● PROBLEM REQUIREMENTS: Copy exactly the lines from the first line of the records below through the line containing "but important difference", including both, and nothing else.

[Data entries]
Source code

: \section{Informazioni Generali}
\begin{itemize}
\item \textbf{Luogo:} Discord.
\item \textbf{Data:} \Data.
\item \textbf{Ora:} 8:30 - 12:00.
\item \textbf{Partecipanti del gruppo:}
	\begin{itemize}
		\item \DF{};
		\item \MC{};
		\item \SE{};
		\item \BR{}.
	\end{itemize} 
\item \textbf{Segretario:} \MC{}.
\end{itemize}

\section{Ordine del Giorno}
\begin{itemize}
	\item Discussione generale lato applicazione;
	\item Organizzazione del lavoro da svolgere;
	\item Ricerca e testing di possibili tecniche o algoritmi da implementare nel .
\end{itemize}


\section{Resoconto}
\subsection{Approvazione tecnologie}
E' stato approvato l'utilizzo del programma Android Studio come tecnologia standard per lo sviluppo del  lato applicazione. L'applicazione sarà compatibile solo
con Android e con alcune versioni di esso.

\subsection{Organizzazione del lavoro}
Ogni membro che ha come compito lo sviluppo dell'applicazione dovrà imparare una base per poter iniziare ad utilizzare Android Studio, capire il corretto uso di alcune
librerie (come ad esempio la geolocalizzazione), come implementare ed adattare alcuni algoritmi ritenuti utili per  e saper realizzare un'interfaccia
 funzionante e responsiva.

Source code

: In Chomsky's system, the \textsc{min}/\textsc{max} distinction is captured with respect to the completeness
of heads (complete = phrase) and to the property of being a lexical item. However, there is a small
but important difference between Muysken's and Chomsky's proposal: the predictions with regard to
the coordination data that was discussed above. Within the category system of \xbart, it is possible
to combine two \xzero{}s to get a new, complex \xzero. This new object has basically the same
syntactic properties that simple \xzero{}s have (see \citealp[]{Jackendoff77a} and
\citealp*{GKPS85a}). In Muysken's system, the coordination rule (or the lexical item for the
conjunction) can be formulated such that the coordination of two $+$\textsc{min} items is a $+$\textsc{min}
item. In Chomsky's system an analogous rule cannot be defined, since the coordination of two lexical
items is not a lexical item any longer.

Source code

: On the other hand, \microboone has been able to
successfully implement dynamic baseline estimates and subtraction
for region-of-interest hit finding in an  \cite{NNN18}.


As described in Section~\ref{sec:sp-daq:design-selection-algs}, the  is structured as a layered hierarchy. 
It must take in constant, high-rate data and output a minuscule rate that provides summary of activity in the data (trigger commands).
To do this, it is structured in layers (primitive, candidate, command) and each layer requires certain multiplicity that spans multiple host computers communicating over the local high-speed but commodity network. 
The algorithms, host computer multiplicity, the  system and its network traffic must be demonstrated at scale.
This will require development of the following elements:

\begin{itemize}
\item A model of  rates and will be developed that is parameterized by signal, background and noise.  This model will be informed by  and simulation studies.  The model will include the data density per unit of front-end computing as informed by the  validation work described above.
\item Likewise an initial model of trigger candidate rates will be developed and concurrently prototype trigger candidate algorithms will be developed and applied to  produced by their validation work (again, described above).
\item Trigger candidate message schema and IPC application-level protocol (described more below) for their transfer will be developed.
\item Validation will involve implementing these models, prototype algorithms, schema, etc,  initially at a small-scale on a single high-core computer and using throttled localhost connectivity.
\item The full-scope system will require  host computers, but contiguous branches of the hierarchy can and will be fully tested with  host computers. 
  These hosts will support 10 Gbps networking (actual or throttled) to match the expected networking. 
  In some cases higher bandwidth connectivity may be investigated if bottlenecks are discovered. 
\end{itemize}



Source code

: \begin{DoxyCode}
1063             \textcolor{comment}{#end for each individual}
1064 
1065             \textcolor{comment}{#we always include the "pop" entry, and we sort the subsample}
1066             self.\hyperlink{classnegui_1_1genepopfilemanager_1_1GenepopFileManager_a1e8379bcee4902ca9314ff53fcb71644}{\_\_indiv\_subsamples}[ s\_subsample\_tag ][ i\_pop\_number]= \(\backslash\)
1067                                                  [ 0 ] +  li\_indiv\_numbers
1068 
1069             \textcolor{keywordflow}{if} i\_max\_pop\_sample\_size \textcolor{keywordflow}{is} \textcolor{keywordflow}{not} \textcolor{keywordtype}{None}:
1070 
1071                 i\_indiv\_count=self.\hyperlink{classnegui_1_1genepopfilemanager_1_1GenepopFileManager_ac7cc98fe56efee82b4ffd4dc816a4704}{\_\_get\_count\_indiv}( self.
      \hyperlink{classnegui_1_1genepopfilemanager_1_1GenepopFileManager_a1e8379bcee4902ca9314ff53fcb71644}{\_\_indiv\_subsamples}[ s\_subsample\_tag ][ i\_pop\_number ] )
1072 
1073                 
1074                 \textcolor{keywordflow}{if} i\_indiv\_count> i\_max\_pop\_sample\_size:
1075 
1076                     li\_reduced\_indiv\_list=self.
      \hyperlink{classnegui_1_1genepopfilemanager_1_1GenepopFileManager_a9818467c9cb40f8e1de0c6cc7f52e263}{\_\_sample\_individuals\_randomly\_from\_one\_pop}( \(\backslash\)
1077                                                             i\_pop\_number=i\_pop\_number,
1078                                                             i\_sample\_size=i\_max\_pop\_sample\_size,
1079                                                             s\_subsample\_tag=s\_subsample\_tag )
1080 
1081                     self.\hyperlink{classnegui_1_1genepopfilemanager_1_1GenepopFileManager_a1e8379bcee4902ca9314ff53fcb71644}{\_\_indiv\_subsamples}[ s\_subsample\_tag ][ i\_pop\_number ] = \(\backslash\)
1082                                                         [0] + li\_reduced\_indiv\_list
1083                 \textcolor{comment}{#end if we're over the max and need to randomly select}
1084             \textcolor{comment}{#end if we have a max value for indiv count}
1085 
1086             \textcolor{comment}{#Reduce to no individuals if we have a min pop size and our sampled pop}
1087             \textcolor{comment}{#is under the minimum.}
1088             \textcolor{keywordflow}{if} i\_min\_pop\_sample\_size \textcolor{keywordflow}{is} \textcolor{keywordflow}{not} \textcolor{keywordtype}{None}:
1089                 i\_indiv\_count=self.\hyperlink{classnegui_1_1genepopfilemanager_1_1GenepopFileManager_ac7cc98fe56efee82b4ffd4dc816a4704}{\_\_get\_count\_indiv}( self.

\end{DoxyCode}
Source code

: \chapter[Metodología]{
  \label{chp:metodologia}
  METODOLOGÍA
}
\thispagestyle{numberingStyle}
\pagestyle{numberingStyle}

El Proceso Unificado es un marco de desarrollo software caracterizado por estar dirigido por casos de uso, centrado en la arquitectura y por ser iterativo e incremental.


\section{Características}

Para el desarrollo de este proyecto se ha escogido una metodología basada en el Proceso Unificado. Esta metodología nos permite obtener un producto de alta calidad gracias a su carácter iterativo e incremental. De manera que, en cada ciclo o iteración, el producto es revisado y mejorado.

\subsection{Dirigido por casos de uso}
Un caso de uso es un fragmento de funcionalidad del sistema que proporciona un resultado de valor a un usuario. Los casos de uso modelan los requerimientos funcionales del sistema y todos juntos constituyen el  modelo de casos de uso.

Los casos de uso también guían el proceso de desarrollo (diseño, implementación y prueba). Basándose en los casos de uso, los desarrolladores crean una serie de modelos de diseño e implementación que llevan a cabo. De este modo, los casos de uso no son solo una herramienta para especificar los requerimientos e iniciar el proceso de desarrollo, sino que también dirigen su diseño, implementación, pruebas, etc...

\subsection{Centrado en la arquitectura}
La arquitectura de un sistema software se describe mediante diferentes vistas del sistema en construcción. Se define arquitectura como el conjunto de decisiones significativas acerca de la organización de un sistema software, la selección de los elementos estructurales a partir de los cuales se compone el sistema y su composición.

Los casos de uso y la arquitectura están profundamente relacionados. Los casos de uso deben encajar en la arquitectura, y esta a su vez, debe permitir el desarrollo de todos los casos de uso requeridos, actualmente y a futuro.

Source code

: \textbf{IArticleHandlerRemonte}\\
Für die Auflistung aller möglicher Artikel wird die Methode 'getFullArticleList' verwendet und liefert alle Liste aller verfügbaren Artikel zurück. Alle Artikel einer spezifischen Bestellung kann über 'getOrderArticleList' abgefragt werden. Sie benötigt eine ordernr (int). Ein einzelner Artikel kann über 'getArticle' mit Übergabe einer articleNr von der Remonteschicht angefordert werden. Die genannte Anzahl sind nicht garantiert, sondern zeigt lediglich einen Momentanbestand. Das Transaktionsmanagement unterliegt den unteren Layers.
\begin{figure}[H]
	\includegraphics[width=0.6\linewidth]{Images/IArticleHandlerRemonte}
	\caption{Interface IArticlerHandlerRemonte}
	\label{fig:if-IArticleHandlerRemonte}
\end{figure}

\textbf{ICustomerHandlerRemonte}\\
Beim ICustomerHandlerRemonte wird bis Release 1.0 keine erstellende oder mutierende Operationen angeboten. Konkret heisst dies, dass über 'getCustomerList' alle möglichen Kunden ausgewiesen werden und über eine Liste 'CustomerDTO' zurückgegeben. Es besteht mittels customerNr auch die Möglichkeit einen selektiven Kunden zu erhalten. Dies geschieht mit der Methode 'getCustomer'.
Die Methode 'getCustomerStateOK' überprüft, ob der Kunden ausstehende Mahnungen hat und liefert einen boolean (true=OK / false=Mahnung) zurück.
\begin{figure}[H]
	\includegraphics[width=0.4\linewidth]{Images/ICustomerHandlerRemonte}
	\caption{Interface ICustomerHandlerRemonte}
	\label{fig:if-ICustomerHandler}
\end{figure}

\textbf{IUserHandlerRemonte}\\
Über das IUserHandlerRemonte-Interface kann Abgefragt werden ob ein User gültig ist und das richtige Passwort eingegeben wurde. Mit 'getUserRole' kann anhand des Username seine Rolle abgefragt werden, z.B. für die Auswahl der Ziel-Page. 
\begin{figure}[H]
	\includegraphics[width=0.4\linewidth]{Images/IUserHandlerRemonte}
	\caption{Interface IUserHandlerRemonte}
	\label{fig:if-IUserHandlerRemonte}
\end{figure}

● SOLUTION:
Source code

: \section{Informazioni Generali}
\begin{itemize}
\item \textbf{Luogo:} Discord.
\item \textbf{Data:} \Data.
\item \textbf{Ora:} 8:30 - 12:00.
\item \textbf{Partecipanti del gruppo:}
	\begin{itemize}
		\item \DF{};
		\item \MC{};
		\item \SE{};
		\item \BR{}.
	\end{itemize} 
\item \textbf{Segretario:} \MC{}.
\end{itemize}

\section{Ordine del Giorno}
\begin{itemize}
	\item Discussione generale lato applicazione;
	\item Organizzazione del lavoro da svolgere;
	\item Ricerca e testing di possibili tecniche o algoritmi da implementare nel .
\end{itemize}


\section{Resoconto}
\subsection{Approvazione tecnologie}
E' stato approvato l'utilizzo del programma Android Studio come tecnologia standard per lo sviluppo del  lato applicazione. L'applicazione sarà compatibile solo
con Android e con alcune versioni di esso.

\subsection{Organizzazione del lavoro}
Ogni membro che ha come compito lo sviluppo dell'applicazione dovrà imparare una base per poter iniziare ad utilizzare Android Studio, capire il corretto uso di alcune
librerie (come ad esempio la geolocalizzazione), come implementare ed adattare alcuni algoritmi ritenuti utili per  e saper realizzare un'interfaccia
 funzionante e responsiva.

Source code

: In Chomsky's system, the \textsc{min}/\textsc{max} distinction is captured with respect to the completeness
of heads (complete = phrase) and to the property of being a lexical item. However, there is a small
but important difference between Muysken's and Chomsky's proposal: the predictions with regard to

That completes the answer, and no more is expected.